Desde 1984
José Sana
23 de Agosto de 2019
Alerta itabirano
Meus 53 anos de Itabira permitem-me sacramentar, assinar e reconhecer firma em cartório: sou mais itabirano que muitos nativos aqui estabelecidos. Nem que seja mumificado conseguirão desmoronar este epitáfio: “Vivi mais tempo em Itabira, que amei como a verdadeira terra natal”. Aqui fui funcionário da velha CVRD e empresário. Agora sou aposentado à procura do que fazer.
Começo assim, sintetizando a vida itabirana: em 1910, uma conferência sobre minerais em Estocolmo (Suécia) tornou esta informação a mais importante do conclave: a maior concentração de minério de teor ferrífero do mundo está localizada numa cidadezinha qualquer chamada Itabira do Mato Dentro, Minas, Brasil.
Dezenas de historiadores confirmaram que os compradores de terra valiosíssima vieram do exterior. Clóvis Alvim (1980) escreveu: “Os ingleses e americanos interessaram-se vivamente pelo assunto. E trataram logo de organizar companhias para a exploração do minério, adquirindo dos incautos itabiranos largos tratos de terra, por algumas magras patacas”. Aqui foi fincada a Itabira Iron Ore Company.
Também Drummond deu uma de suas cutucadas em “Itabira” (1930):
Cada um de nós tem seu/ Pedaço no Pico do Cauê./Na cidade toda de ferro./ As ferraduras batem como sinos./Os meninos seguem para a escola./ Os homens olham para o chão/ Os ingleses compram a mina./Só, na porta da venda, Tutu Caramujo/ cisma na derrota incomparável.
A história, às vezes, se repete, mesmo que soando em outras tonalidades. Agora, depois de dois séculos de ilusões e sonhos, chegam os chineses aqui para ver se concedem um empréstimo de dólares ao município (não se sabe ao certo se 100 ou 200 milhões), que seriam destinados à efetivação de um Parque Tecnológico, construção de um aeroporto industrial e conclusão de obras da Unifei. Dependendo de aval do governo federal e do senado para que esses dólares sejam creditados à prefeitura, vindo das sobras merrecas de Xi Jinging, parece que voltamos ao início do século XX, quando os ideais nacionalistas tentaram mas não impediram que o empreendedor inglês, Percival Facquar, astuto por sinal, se apoderasse das minas Cauê e Conceição, nossos filés mignons. O nacionalismo foi salvo temporariamente pela Companhia Vale do Rio Doce (CVRD), que entrou em cena na década de 1940.
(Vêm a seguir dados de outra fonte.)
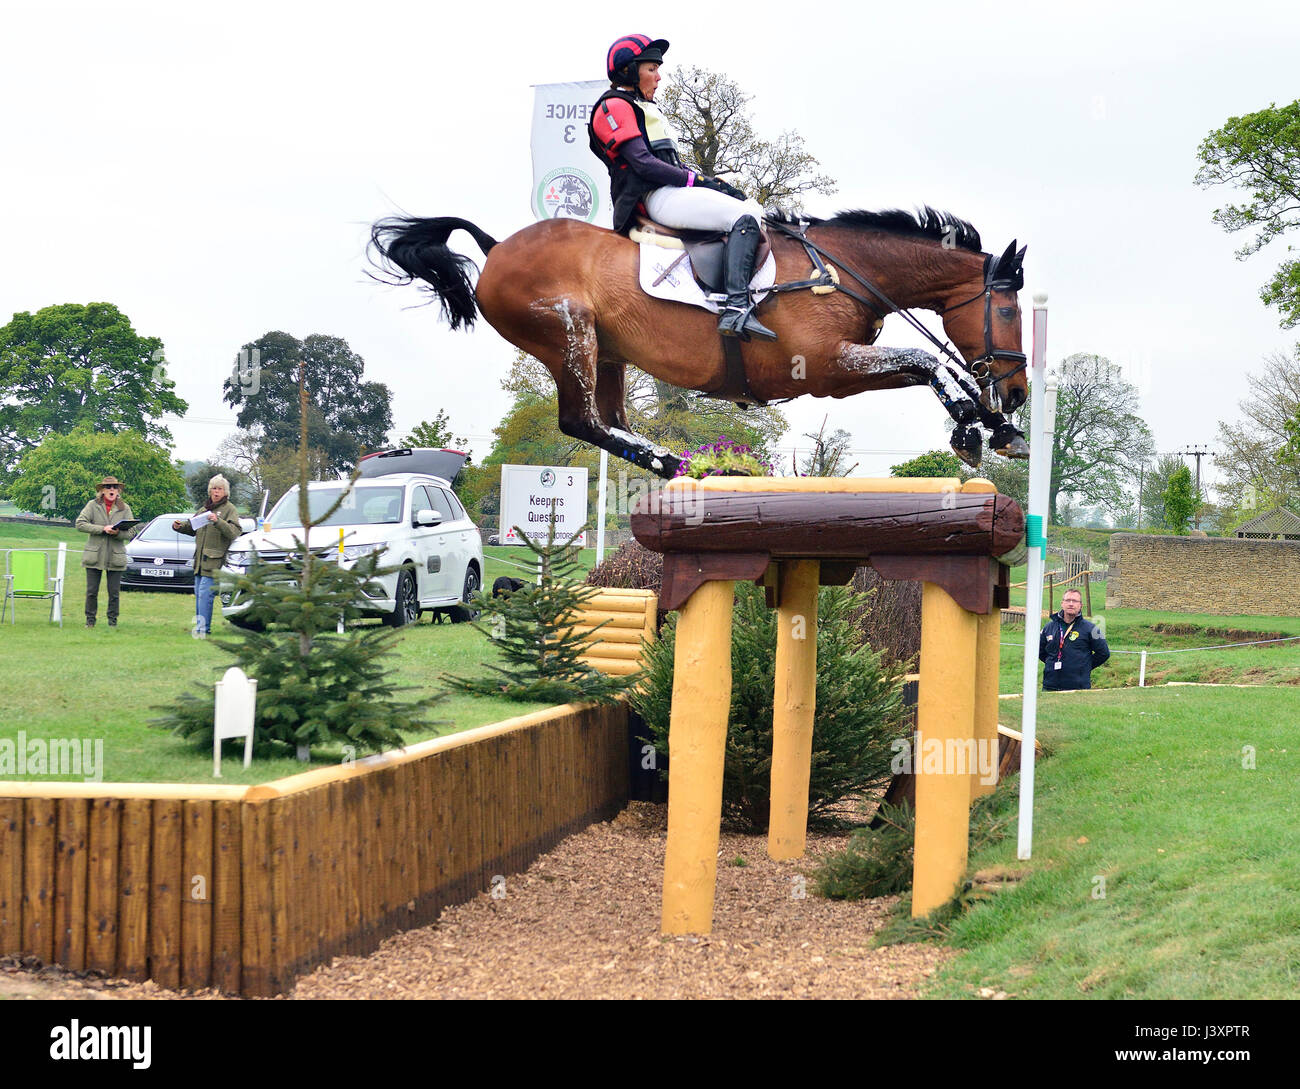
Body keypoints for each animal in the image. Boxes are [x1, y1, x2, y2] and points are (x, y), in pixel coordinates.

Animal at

Mas aí as qualidades e/ou defeitos dos itabiranos vieram à tona. Devagar, voado, distraído, panaca, lerdo, desanimado, pessimista, babaca — são expressões contidas em TCCs, artigos de Pós, Mestrados e Doutorados. Esses adjetivos, incluindo o fatal “preguiçoso”, podem ser vistos em pesquisas de historiadores, os quais divulguei em 19 capítulos no site www.noticiaseca.com.br.
De que precisamos? Fácil entender: dinamismo, empreendedorismo, coragem, idealismo, otimismo, capacidade técnica, vontade, determinação, honestidade. Ou seja, quase tudo que não tivemos no decorrer de dois séculos, sustentados por uma riqueza fácil, brotada do chão, que rende royalties. Agora esses seguiriam à penhora. E tem um desafio bem gigante a enfrentar: com a Vale fazendo seus testes simulados de terror e pavor, fábrica de estresse e desordem moral, é uma barreira maior que barragem para atrair investidores a estas terras. Socorro, meu Deus
E agora, José? — repetiria Drummond, mudando os rumos de seus questionamentos, além de ressuscitar Tutu Caramujo que, na visão de muitos, ainda é fantasma resistente. De positivo — e a isto me agarro — há respostas estruturadas no amadurecimento: cansada de apanhar, a cidade pode tomar vergonha na cara. É o que esperamos ansiosamente. A solução, a meu ver, está no acionamento da sociedade civil organizada, mesmo receosa, a esta altura, de que os chineses sejam outros Percivais Facquars como pedras no caminho. Não temos tempo a perder.
É este, então, o meu alerta: acorde Itabira, use a experiência vivida em dois séculos para não perder o trem do futuro.